14 | Kampung Lembur Situ

72 29 263
                                    

Penumpang gadis yang duduk di paling belakang perlahan membuka kedua mata, kesunyian yang pertama kali dia terima setelah kembali sadar. Kepalanya yang miring ke kanan--sedikit lagi jatuh ke bahu penumpang di sebelah--diniatkan untuk tegak kembali. Namun, pemandangan di depan mata membuat niatnya beralih ke hal lain.

Gadis itu tidak bersuara, meski sebagian orang jika kelewat kaget akan berteriak, dia hanya menutup wajah dengan kedua tangan. Memejamkan kembali kedua mata lebih erat, di dalam kepala tergambar sebelah kaki sang supir yang menginjak pedal rem. Entakan kuat yang terjadi setelah itu berhasil membuka mata Haviz lebar-lebar. Jantungnya mencelus melihat badan belakang truk tronton begitu dekat di depan mata. Terdengar pula jeritan singkat dari penumpang di sampingnya.
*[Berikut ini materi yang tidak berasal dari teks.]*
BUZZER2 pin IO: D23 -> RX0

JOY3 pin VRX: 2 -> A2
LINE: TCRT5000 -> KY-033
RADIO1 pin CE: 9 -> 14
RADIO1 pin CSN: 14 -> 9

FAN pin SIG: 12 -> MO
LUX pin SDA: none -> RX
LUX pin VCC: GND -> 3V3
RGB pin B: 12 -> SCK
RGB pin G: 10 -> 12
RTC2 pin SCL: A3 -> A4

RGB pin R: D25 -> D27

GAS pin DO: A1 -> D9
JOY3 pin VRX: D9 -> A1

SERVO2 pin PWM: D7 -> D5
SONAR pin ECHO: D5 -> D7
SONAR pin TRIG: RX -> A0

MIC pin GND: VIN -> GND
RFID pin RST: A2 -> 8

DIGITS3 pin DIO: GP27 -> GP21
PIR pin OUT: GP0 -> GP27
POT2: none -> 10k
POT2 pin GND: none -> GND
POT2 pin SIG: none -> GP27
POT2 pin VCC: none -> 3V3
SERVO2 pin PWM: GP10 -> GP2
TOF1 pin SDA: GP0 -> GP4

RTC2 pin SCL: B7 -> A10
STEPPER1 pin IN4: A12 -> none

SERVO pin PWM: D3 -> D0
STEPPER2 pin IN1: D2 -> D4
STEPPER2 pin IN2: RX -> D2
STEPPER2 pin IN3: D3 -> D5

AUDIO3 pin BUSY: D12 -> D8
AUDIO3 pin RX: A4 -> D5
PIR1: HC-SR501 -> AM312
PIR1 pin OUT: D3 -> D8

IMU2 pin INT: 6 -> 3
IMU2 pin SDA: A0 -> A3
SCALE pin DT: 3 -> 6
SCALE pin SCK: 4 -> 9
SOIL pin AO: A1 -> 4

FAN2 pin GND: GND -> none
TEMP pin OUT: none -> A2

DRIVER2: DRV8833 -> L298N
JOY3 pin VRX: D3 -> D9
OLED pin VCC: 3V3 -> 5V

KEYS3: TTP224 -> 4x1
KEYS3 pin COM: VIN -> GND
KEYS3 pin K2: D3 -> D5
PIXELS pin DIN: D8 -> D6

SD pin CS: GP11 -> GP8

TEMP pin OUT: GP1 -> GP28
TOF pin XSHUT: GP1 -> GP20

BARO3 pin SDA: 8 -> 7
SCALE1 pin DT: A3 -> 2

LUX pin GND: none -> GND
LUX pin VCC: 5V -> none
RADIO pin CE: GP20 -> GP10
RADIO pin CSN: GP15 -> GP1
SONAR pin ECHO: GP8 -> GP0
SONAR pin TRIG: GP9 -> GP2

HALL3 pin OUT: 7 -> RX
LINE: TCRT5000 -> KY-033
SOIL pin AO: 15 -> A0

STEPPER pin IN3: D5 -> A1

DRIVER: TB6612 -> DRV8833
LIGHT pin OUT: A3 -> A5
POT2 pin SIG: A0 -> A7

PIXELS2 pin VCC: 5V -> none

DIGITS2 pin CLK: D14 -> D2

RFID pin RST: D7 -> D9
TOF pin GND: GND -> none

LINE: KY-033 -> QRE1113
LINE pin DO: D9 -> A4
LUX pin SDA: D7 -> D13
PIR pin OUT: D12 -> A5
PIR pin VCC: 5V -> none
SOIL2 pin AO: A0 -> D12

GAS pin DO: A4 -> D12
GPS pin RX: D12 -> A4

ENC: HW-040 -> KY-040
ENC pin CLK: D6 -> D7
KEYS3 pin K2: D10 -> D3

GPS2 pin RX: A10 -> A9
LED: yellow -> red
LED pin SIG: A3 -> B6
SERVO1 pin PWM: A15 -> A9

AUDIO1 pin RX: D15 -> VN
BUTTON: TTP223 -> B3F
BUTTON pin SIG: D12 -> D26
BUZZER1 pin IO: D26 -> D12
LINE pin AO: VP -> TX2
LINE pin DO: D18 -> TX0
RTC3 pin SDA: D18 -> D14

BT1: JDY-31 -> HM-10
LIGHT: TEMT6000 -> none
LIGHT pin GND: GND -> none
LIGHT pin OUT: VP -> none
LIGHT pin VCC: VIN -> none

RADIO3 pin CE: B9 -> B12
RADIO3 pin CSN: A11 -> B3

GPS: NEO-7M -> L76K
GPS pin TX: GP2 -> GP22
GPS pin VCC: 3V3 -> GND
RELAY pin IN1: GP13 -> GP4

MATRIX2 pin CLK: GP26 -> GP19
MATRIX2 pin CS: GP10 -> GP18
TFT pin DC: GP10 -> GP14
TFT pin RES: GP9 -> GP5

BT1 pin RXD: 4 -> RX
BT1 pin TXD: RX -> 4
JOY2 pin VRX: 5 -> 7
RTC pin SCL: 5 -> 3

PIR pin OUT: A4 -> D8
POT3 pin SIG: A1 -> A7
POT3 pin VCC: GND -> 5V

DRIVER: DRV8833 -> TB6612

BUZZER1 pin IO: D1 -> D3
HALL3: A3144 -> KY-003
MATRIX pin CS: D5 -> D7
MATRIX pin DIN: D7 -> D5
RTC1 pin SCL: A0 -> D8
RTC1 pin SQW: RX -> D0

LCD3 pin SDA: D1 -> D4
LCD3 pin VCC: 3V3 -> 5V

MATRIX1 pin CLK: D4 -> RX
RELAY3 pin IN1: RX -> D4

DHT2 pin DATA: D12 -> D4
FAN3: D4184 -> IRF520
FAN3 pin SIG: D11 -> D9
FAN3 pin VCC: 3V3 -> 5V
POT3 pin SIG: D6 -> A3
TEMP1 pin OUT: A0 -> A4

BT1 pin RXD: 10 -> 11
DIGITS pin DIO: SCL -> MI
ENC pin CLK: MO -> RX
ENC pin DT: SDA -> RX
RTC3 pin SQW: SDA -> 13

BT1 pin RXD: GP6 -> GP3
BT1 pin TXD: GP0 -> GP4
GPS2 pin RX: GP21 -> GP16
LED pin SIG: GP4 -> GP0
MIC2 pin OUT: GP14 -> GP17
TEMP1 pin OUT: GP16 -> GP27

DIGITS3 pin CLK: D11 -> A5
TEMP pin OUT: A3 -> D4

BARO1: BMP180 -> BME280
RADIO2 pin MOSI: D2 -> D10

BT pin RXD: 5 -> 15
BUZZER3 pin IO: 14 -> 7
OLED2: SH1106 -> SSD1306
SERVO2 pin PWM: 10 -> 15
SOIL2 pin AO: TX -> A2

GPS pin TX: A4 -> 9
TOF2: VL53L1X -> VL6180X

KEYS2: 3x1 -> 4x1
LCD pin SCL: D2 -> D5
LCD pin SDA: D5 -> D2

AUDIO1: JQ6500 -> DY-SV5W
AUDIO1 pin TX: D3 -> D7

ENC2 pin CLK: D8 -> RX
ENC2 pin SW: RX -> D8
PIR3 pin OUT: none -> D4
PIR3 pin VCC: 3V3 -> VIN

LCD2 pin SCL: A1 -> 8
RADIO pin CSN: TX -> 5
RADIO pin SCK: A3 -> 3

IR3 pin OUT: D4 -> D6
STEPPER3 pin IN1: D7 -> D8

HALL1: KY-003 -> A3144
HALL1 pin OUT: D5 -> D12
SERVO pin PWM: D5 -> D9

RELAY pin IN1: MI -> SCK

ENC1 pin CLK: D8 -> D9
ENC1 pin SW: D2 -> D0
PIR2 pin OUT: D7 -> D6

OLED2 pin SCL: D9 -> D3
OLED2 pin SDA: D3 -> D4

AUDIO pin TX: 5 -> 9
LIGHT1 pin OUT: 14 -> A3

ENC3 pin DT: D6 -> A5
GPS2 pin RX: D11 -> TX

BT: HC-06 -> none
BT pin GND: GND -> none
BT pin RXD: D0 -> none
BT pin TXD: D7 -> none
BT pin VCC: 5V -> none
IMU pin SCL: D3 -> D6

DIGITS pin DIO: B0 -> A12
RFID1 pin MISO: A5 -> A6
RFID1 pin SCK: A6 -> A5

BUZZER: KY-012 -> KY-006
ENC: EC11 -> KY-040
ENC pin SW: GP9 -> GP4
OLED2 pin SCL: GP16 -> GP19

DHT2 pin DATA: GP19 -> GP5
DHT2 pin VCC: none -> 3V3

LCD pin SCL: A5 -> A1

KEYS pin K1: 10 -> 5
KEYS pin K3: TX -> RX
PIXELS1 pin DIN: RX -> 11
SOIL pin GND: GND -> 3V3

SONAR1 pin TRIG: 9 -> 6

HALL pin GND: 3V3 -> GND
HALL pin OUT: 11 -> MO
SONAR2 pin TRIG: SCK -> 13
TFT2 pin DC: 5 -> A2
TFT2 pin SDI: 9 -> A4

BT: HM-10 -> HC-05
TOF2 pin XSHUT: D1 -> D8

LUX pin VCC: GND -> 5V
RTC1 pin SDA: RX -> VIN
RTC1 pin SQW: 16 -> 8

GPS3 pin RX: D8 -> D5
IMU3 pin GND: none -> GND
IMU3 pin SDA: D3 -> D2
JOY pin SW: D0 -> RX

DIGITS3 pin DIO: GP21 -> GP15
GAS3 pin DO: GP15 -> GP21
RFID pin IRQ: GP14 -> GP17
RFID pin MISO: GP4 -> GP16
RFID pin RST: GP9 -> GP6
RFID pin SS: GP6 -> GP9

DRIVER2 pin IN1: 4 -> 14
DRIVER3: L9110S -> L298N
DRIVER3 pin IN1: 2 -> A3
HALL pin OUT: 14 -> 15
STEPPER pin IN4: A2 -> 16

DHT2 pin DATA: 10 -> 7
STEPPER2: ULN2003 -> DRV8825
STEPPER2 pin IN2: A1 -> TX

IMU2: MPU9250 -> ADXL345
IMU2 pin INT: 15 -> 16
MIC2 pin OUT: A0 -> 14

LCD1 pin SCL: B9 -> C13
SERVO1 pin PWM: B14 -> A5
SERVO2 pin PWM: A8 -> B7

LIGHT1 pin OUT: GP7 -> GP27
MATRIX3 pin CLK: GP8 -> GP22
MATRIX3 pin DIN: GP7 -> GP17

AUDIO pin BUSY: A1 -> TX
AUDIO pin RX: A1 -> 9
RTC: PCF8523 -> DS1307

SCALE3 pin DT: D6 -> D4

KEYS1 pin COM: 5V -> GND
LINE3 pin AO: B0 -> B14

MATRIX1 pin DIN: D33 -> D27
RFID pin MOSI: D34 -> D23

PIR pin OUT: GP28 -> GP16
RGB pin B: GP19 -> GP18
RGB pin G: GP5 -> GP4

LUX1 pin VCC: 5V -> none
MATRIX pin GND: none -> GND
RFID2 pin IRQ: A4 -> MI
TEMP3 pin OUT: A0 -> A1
Akibat entakan tadi, semua penumpang tersadar dengan caranya masing-masing: seperti Zaky yang tersungkur ke depan dan kacamata Naufal yang terlepas dari tempatnya akibat kepala membentur punggung kursi. Menanggapi hal itu dan mendapati lalu lintas masih macet, Haviz mematikan mesin. Gadis itu pun membuka mata, menetralkan detak jantung sebelum mengembus pelan.

"Anjir, nabrak enggak?" tanya Lintang panik. Kesadarannya spontan terisi 100%.

Haviz mengucek sebelah mata dan mengerjap-ngerjapkan keduanya. "Enggak, keburu injek rem."

"Aduh gusti, bikin jantung orang the real berhenti," ucap Lingga.

"Pada enggak kenapa-napa kan?" Haviz memastikan.

"Udah, mending Lintang yang bawa deh. Haviz ngantuk gitu," saran Jinan.

Lintang dan Haviz pun turun. Sebelum bertukar posisi, keduanya melihat badan depan mobil. Aman, tidak ada benturan sedikit pun walau jarak dengan belakang truk sangat kritis, hanya satu jengkal. Melihatnya, perasaan Haviz berkecamuk; sangat beruntung cepat kesampaian menginjak rem, meskipun tidak merasa bahwa pedalnya diinjak oleh kakinya sendiri.

Setelah duduk di samping Zaky, Haviz melepas blazer putih yang masih setia merangkap tubuh kemudian menutup wajahnya dengan itu. Dalam posisi bersandar dengan kepala dijatuhkan ke jendela dan lengan bersedekap menahan blazer, lelaki ikal itu langsung terbawa ke alam bawah sadar. Hening menyelimuti kembali, masing-masing orang mulai menetralkan ketegangan tadi bersamaan mengusir rasa pusing akibat terbangun tiba-tiba.

Melalui kaca spion tengah, Lintang memerhatikan penumpangnya. Bukan mereka yang duduk di tengah, melainkan seseorang di paling belakang dan bukan pula kepada sahabat berkacamatanya. Orang yang dilihat adalah seorang gadis sedang lurus memandangi situasi di luar sana. Sekilas begitu, tapi di baliknya terpendam rasa cemas yang belum kunjung hilang akibat apa yang telah diperbuat tadi.

Ralat, bukan karena apa yang diperbuat, melainkan bagaimana jika responsnya telat barang sedetik pun. Sepertinya, lalu lintas saat ini sudah sangat padat, masyarakat sekitar ramai mengerumuni truk tronton beserta mobil MPV di belakangnya sambil menunggu kepolisian datang. Lalu, mengantarkan kabar kehilangan yang menyakitkan kepada mereka di luar kota sana.

"Uy." Suara dan toelan Naufal di lengan mengejutkan gadis itu.

Lantas Yasmine menoleh. "Apa?"

"Mau?" Lelaki berkacamata itu menyodorkan sebuah bungkus makanan ringan berbentuk tabung.

"Mau dong," balas Yasmine dan mengambil lima potong keripik dari dalamnya. Suara kriuk langsung memecah keheningan.

"Hm, yang dibelakang makan mulu," ucap Zaky dengan suara yang terdengar seperti gumaman.

"Jam berapa sih sekarang?" tanya Lingga.

Telunjuk Jinan tergerak menekan tombol ponsel. "Tiga lebih."